STORED DATA:
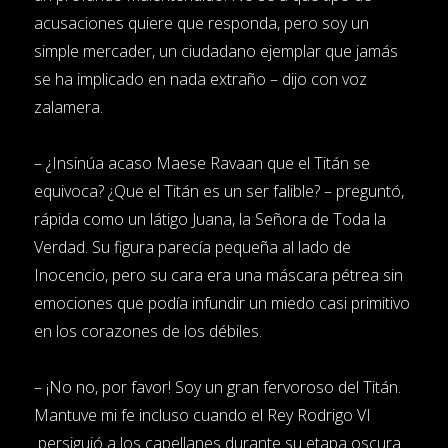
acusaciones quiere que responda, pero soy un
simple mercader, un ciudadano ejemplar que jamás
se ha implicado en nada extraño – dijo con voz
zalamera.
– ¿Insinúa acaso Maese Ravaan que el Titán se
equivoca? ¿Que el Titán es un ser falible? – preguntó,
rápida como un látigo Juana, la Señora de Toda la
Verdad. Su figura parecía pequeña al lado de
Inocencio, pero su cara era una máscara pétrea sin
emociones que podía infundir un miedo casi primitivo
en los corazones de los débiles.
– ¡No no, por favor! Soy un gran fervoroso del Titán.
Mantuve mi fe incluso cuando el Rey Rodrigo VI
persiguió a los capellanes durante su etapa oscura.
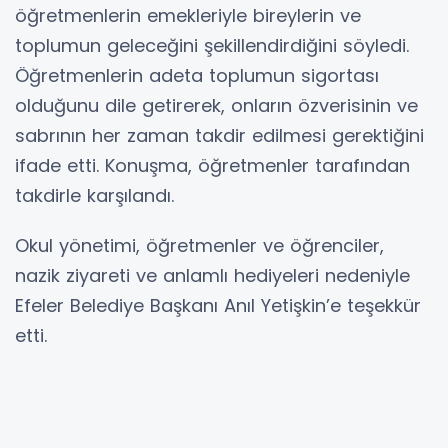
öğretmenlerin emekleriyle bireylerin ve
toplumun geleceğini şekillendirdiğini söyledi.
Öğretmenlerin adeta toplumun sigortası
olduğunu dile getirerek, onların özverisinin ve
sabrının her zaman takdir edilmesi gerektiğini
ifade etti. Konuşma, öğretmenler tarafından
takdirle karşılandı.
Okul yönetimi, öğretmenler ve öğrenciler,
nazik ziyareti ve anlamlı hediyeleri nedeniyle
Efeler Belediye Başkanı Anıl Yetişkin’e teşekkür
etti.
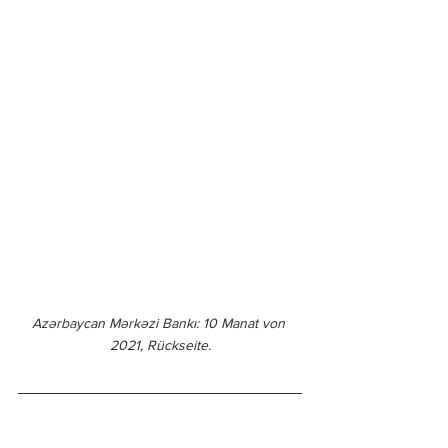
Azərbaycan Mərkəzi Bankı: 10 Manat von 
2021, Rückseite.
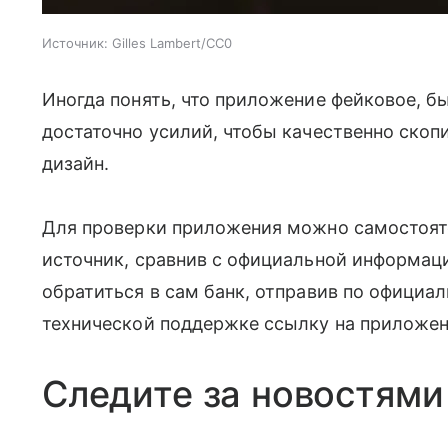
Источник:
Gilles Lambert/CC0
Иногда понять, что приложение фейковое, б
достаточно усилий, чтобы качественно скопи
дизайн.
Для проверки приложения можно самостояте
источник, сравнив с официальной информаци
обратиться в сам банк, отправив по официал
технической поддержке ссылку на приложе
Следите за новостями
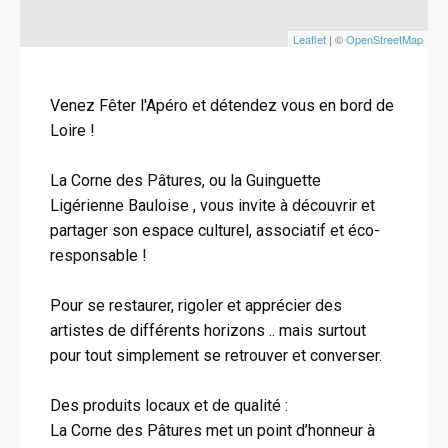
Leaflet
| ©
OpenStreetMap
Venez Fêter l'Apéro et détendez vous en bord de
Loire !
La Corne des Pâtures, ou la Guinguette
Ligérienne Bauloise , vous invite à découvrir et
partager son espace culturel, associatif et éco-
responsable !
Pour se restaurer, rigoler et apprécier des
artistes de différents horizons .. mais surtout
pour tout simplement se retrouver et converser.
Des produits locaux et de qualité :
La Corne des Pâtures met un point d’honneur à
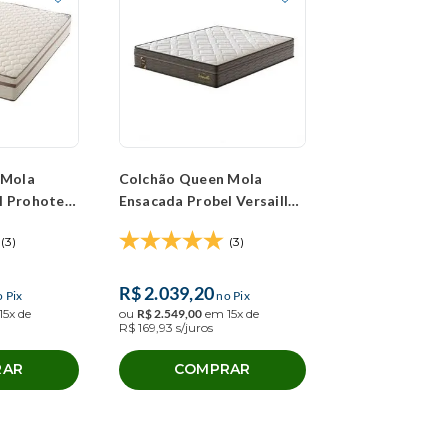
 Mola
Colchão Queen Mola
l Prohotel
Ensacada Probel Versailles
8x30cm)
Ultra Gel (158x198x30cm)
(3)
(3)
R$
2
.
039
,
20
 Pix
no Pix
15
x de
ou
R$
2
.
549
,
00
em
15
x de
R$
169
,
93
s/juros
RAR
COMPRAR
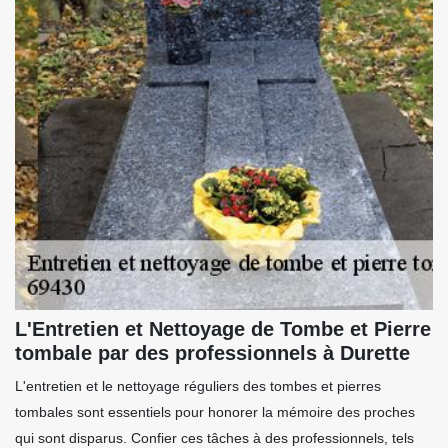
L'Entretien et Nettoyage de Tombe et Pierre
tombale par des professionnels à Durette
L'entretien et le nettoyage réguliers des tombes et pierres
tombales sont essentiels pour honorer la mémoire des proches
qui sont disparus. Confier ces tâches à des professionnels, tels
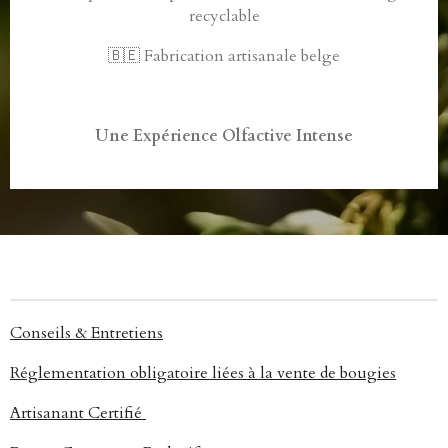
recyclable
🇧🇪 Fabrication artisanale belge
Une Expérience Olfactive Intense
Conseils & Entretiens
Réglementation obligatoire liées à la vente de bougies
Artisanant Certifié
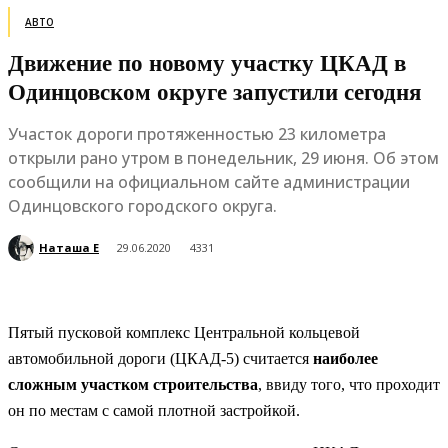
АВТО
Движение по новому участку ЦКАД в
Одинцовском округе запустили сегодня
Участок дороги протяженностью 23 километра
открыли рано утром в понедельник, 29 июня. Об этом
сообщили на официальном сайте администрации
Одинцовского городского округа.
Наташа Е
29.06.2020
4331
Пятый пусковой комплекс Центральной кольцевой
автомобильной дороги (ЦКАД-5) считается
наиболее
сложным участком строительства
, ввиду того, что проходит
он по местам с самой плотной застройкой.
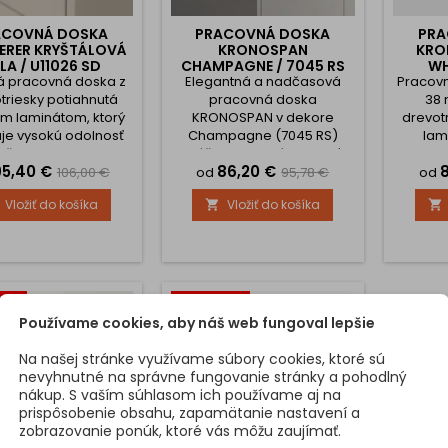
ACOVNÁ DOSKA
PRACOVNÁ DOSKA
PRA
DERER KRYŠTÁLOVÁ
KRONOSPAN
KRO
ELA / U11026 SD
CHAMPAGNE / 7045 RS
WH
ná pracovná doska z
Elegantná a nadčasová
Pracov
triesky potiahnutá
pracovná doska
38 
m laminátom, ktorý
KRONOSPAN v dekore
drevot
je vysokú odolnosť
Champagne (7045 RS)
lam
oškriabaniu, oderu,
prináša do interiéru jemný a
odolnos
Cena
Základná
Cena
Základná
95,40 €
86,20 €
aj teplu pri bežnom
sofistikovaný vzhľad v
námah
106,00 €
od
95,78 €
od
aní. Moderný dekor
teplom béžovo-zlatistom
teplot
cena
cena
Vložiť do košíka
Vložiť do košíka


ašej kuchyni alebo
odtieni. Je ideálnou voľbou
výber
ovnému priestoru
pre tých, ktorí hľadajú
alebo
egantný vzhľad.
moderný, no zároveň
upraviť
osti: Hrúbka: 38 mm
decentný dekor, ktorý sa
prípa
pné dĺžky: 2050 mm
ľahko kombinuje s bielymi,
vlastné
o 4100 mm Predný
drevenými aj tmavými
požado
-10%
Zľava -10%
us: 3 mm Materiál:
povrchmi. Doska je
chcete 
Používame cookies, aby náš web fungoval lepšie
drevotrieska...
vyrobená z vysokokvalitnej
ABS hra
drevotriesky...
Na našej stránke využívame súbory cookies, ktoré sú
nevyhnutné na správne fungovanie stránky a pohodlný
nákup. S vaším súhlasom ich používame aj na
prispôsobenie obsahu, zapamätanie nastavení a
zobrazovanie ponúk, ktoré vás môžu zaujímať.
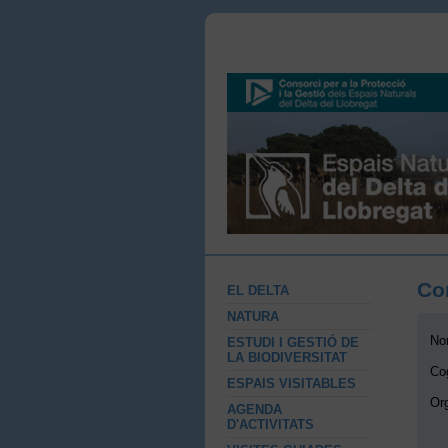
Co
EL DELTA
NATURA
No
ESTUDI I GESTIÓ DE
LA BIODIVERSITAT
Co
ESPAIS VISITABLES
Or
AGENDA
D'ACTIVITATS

TO-DO ITEM: Gather every line of the records that contains the string "ktorý", treating uppercase and lowercase letters as distinct.

ANSWER BOX:
m laminátom, ktorý
decentný dekor, ktorý sa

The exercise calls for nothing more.